3. Final data visualisation

Population pyramid by age group in Singapore, 2019

pyramid

Number of residents in non-mature estates (2011-2019)

The graph shows that as of 2019, the top 3 non mature estate by resident count are (in order): Jurong West, Woodlands, and Sengkang.

Notably, the non mature estates Sengkang, Punggol, and Sembawang have seen a significant increase in the number of residents residing in these locations (seen by the steeper slopes in recent years). This is expected, as the governmnent has been developing these areas extensively. For example, connectivity within Punggol has improved tremendously over the years, with multiple Light Rail Transit (LRT) stations built to provide greater accessibility to condominiums and public housing located further from Punggol MRT station. Other major projects in Punggol include the Punggol Digital District, which is envisioned to be a vibrant learning hub with shared spaces for industry and academia; the Punggol Town Hub, which brings together services and programmes to serve its residents.
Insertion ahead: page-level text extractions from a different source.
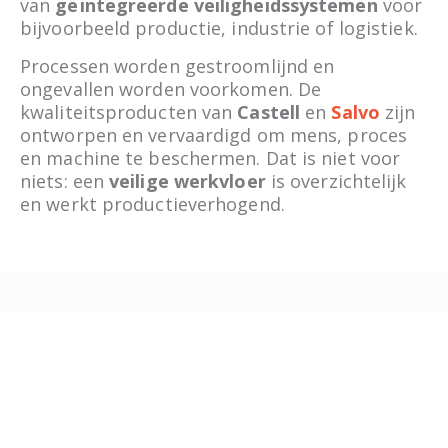
van
geïntegreerde veiligheidssystemen
voor
bijvoorbeeld productie, industrie of logistiek.
Processen worden gestroomlijnd en
ongevallen worden voorkomen. De
kwaliteitsproducten van
Castell
en
Salvo
zijn
ontworpen en vervaardigd om mens, proces
en machine te beschermen.
Dat is niet voor
niets: een
veilige werkvloer
is overzichtelijk
en werkt productieverhogend.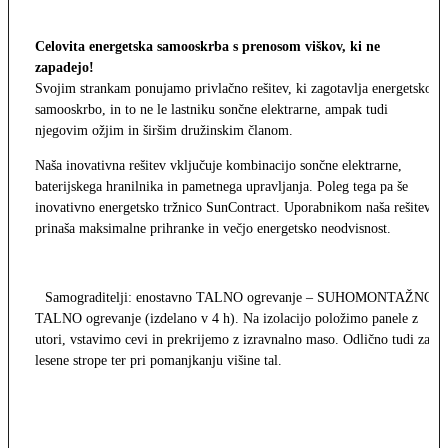
Celovita energetska samooskrba s prenosom viškov, ki ne
zapadejo!
Svojim strankam ponujamo privlačno rešitev, ki zagotavlja energetsko
samooskrbo, in to ne le lastniku sončne elektrarne, ampak tudi
njegovim ožjim in širšim družinskim članom.
Naša inovativna rešitev vključuje kombinacijo sončne elektrarne,
baterijskega hranilnika in pametnega upravljanja. Poleg tega pa še
inovativno energetsko tržnico SunContract. Uporabnikom naša rešitev
prinaša maksimalne prihranke in večjo energetsko neodvisnost.
Samograditelji: enostavno TALNO ogrevanje – SUHOMONTAŽNO
TALNO ogrevanje (izdelano v 4 h). Na izolacijo položimo panele z
utori, vstavimo cevi in prekrijemo z izravnalno maso. Odlično tudi za
lesene strope ter pri pomanjkanju višine tal.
More amenities and lifestyle destinations are expected to be developed in Sengkang and Sembawang, including recreational and green spaces for residents.

line

Age distribution of residents in non-mature estates (2019)

From the bar graph, we see that younger households predominate in Sengkang and Punggol - most residents living in Sengkang and Punggol are aged between 35 to 39. We also do see more children (i.e. those aged below 10) in Sengkang and Punggol in comparison to the other non-mature estates. This suggests that Sengkang and Punggol are popular non-mature estate choices amongst younger couples and families. In areas such as Yishun, Hougang, and Woodlands, majority of the residents belong to older age groups (i.e. 50-60).

barchart

Type of dwelling in non-mature estates (2019)

From the pie chart, HDB flats is the dominant type of housing in non-mature estates. In particular, most residents live in HDB 4-room flats (39.7%) or HDB 5-room flats (33.1%). The number of residents living in Condominiums, landed properties, and 1 or 2 room HDB flats are considerably lower. This is aligned with the government’s plan to increase the supply public housing (HDB) in non-mature estates.

pie